Donald Tusk : Trump est opposé à une « Europe forte et unie »
Selon certains analystes, le discours du président du Conseil européen dans la ville de Lodz s’inscrit dans la perspective de la présidentielle de 2020
AFP — Le président du Conseil européen, Donald Tusk, a durement reproché hier au président américain Donald Trump d’être contre «une Europe unie et forte», dans un discours prononcé à Lodz en Pologne. «Pour la première fois dans l’histoire, nous avons une administration américaine qui n’est pas enthousiaste, et c’est peu dire, à l’égard d’une Europe unie et forte», a dit M. Tusk. «Je parle ici de faits et non de propagande», a ajouté l’ancien Premier ministre polonais, qui s’adressait — au moment où M. Trump se trouve à Paris — à un rassemblement public à la veille du centenaire de l’indépendance polonaise.
Il a reproché au président américain d’avoir, il y a six mois, au sommet du G7 au Canada, «supprimé, pratiquement de sa main, la phrase qui se trouvait toujours dans les déclarations des sept puissances occidentales, selon laquelle nous voulons respecter l’ordre basé sur les principes et les valeurs». Evoquant par ailleurs les prochaines élections au parlement européen, au printemps 2019, il a mis en garde contre l’apparition d’un courant nationaliste hostile à L’UE.
«Dans ce parlement, il n’est pas exclu que deux courants soient représentés, l’un de plus en plus aux couleurs des chemises brunes, anti-européen, qui mise de plus en plus sur le nationalisme et un deuxième courant de ceux qui veulent pousser l’intégration de L’UE autant que possible.»
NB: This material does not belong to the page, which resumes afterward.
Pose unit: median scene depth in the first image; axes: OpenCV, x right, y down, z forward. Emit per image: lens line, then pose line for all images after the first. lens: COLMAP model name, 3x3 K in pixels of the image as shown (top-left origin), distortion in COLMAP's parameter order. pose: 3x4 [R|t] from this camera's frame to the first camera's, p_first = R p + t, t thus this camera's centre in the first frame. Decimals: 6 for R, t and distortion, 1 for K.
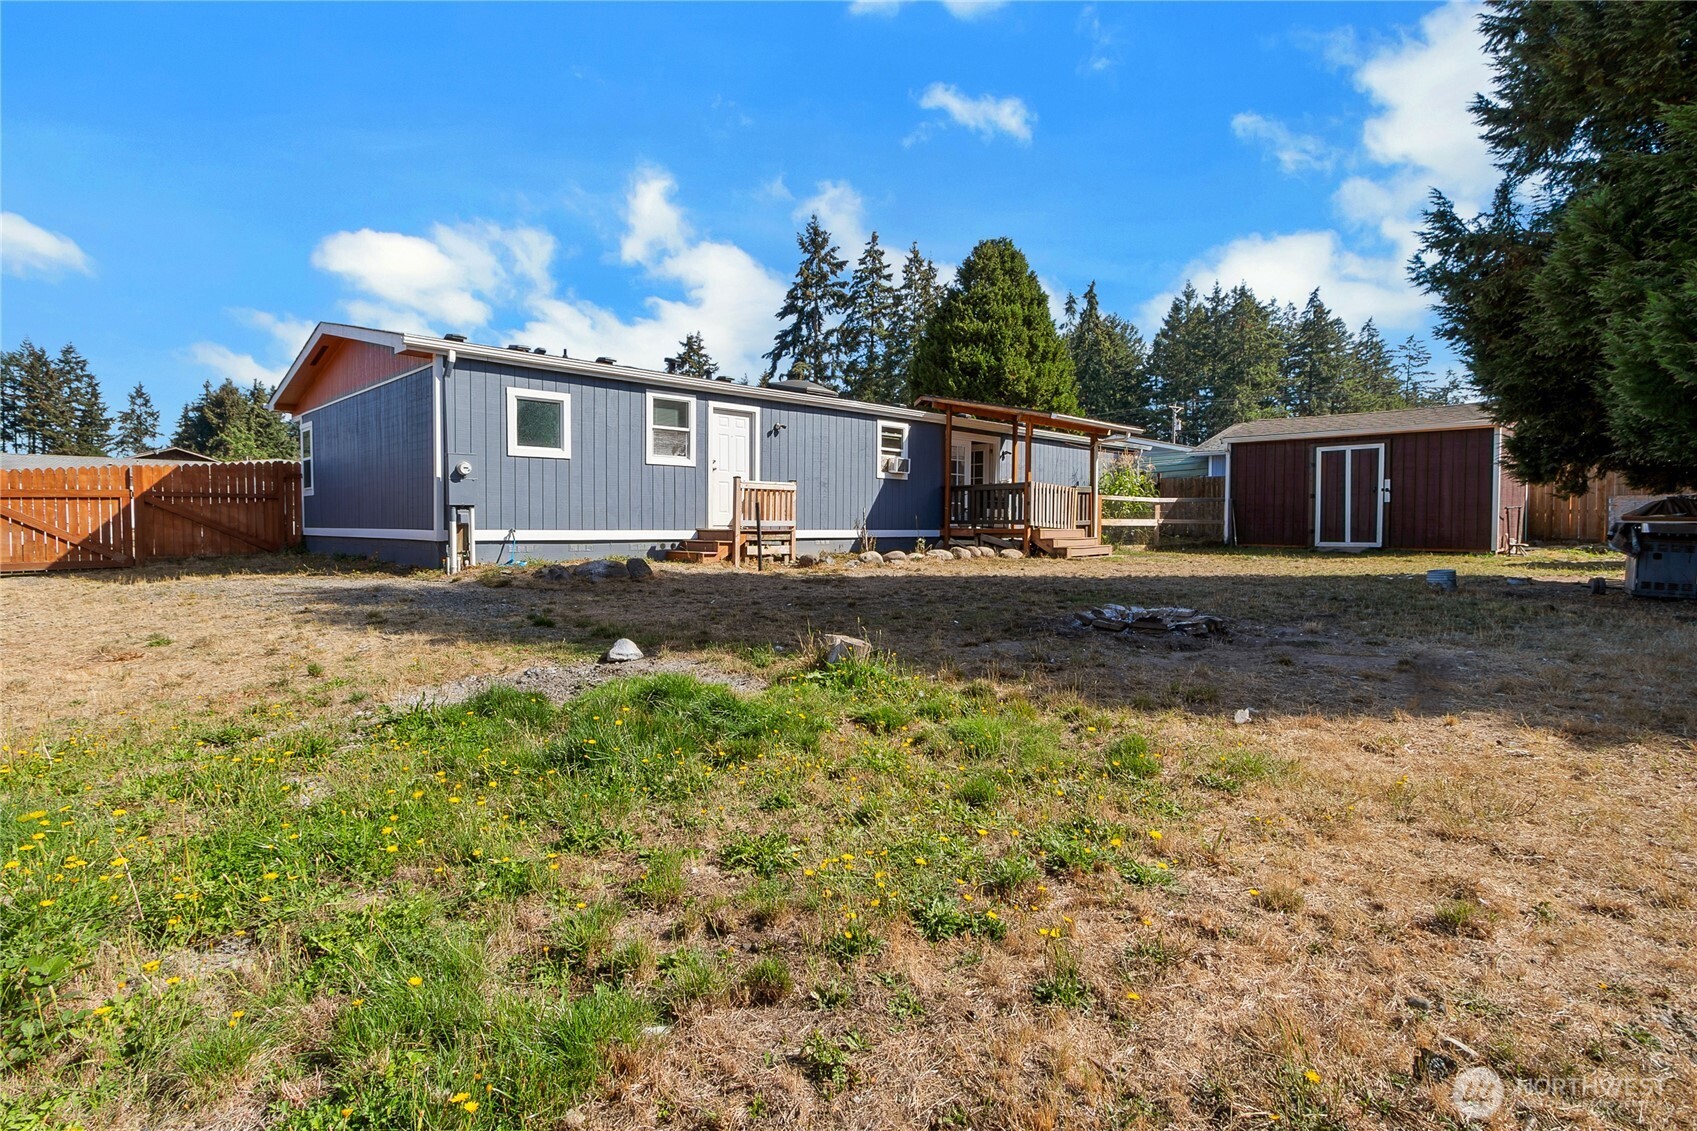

Il a évoqué la montée «d’émotions anti-européennes» dans plusieurs pays.
«Cela ne concerne pas encore les dirigeants, mais de telles forces montent devant nos yeux. Des forces qui misent plus sur le conflit que sur la coopération, sur la désintégration plutôt que sur l’intégration».
Enfin, M. Tusk, qui a évoqué récemment un «risque mortellement sérieux» d’un Polexit, a critiqué la position des dirigeants polonais actuels vis-àvis de l’europe, sans les dénoncer nommément.
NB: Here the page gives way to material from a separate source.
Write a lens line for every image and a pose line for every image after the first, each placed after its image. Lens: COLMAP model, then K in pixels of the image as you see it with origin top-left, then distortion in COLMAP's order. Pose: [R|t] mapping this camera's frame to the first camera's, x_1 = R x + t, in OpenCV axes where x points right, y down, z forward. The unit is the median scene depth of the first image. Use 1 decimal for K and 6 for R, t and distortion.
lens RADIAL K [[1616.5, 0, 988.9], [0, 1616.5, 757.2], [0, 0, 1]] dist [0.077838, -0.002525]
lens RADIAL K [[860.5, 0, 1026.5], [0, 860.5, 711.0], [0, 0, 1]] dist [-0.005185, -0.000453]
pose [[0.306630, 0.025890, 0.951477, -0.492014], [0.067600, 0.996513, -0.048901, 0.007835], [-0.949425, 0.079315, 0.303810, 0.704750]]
«Ceux qui sont opposés à une présence forte de la Pologne dans l’europe agissent de facto contre notre indépendance», a-t-il dit.
«Bolchéviks contemporains»
Il a qualifié le pouvoir conservateur du parti Droit et Justice (PIS) de Jaroslaw Kaczynski de «bolcheviques contemporains» qui, par leur politique anti-européenne, jouent avec le feu. Si le premier chef de l’etat polonais Jozef Pilsudzki pendant la guerre polono-bolchévique de 1919-20, et Lech Walesa en défiant Moscou en 1980 avec son mouvement Solidarité «ont réussi dans des conditions beaucoup plus difficiles à battre les bolcheviques, pourquoi ne réussiriez-vous pas à battre les bolcheviques contemporains?», a-t-il déclaré. Ces encouragements interviennent à quelques mois des européennes et à un an de législatives en Pologne, alors que le parti conservateur au pouvoir domine dans les sondages.
Pour la Pologne «Jozef Pilsudski était notre héros, père de notre indépendance. Et Lech Walesa était notre héros, et père de notre liberté», ce qu’«aucune propagande» ne saurait changer, a aussi affirmé M. Tusk.
Il a riposté ainsi aux accusations du parti au pouvoir pour lequel l’ancien président et chef historique de Solidarité aurait été agent communiste. «Défendez la liberté, défendez l’indépendance de la Pologne», a-t-il lancé aux participants de ce forum organisé à Lodz, ville où les libéraux ont remporté haut la main les dernières élections locales.
Présents en force, les membres de la Plateforme civique (PO, centriste) dont Tusk est issu, le voient comme candidat idéal à la prochaine élection présidentielle en 2020.
Selon certains analystes, son discours à Lodz s’inscrit parfaitement dans cette perspective.